I reach into my doctor's bag. Bring out two Mexican beers. 'Hey. Got time to help me with a job?'
'Best check my busy social schedule.'
Bust open the beers and we drink. She bums a smoke. She grins sly at me.
'Man, you take me to the best places. Where am I this time?'
Tell it and she looks at me unconvinced. 'You couldn't just, you know, put me in an attic?'
'Not this time.'
She looks around like she's distracted by some buzzing.
'What's that sound?'
Can't hear anything. 'What?'
'There's something down in the dark. Outside. Something rotten. Something damp. Let's get the fuck out of here.'
The fear starts creeping. 'Grundig! I left a gym bag here!'
We move quick. I don't want to be down here with whatever it is only the Dead can hear. Don't want to see my lucky guess.
iv
Lazlo has a gig so we spend the night playing catch up at his. I fill her in on the Devil tip.
'So, only an amateur would put all those signs up on her hotel?'
'Yeah. It was just... cliché. The kind of thing you'd draw if all you knew about this stuff come from Dennis Wheatley novels.'
'What?'
> 'Yeah. Amateur hour. Some smart playing dumb.'
'Could someone make it look like they didn't know what they were doing?'
'Nah. Something genuine got raised up in that hotel room. The client says it wasn't her. Here's the tricky bit. You can't fake magic.
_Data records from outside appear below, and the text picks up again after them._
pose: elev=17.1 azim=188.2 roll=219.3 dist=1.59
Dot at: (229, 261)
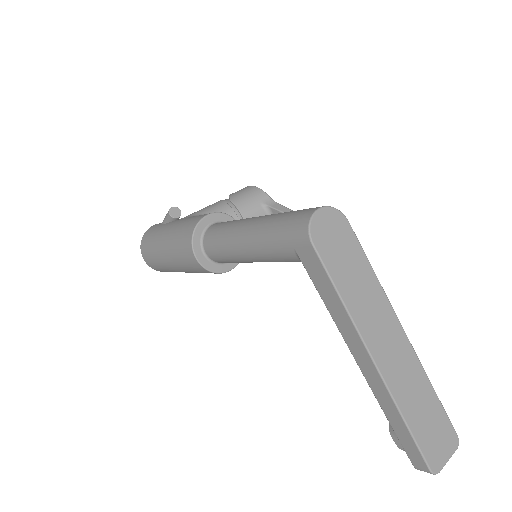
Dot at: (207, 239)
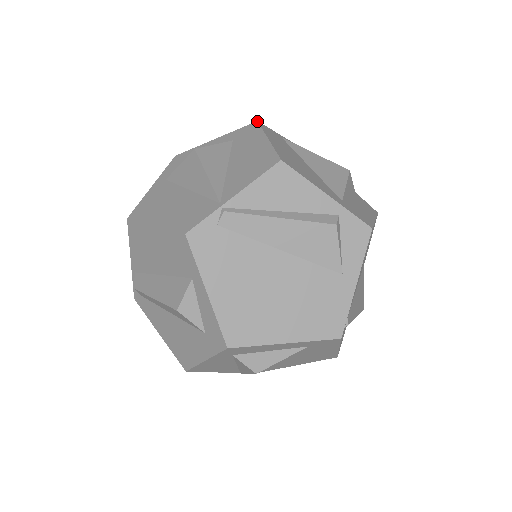
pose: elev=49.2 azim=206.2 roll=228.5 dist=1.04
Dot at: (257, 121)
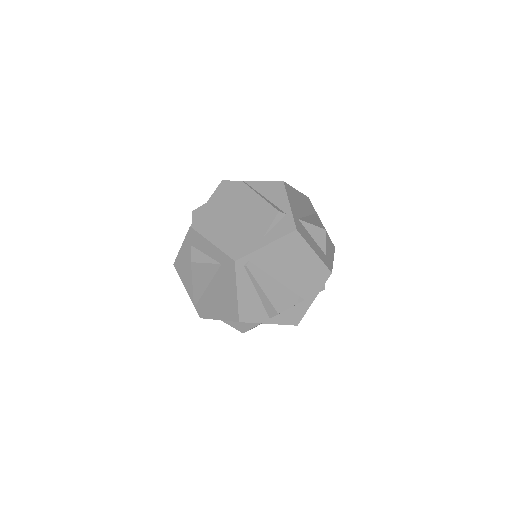
Dot at: (308, 197)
So unless someone broke in, did a for-real rite, then hid it under the bullshit. I can't figure it.'
We drink more beer and wait. She's eating beef raw, tearing at it. Not the same as human but it'll keep her around. We'll go see Lionel, chef-magician, later. He'll have something for her and I think he's sweet on her. Maybe get mate's rates.
'Got a lead on helping Jon, too.'
They never met, her and Jon, but she knows we worked together for ten years and we were friends for longer.
'Figured you'd be right on that tip. Instead of taking this gig.'
'Really need the money. Hate to say it but Jon can wait a few nights. Besides, I'm curious now. Something malicious and powerful, calling itself the Devil. Got to peek under its skirts, find out what it really is.'
Truth to tell, I'm burning to help Jon but this Devil business is distracting me. It's up in my grill. When I get into it with the Hollow, I won't have time for any other damn thing. I'll come at that clean and hard. Get rid of this distraction first.
'So why not talk to the Devil himself?' she asks.
'Messing with the Devil is serious stuff Bettina. Not sure I want to tip him off I'm looking. '
'I thought you said there was no such thing as the Devil.'
'There's not. But I tried to do a quick and dirty summoning and whatever it is, it's for real.'
'So whatever this thing is, it's ain't the Devil. You can talk to it. It's probably just, I dunno... I dunno about this stuff... I just figure it's something coasting on the Devil's rep, you know?'
She's right.
Every magician's story is the Faust story. Devil will be there if I call. Chancers like me are his stock-in-trade and I'm exactly the right kind of sucker to make a bad bargain if there's something to be learned.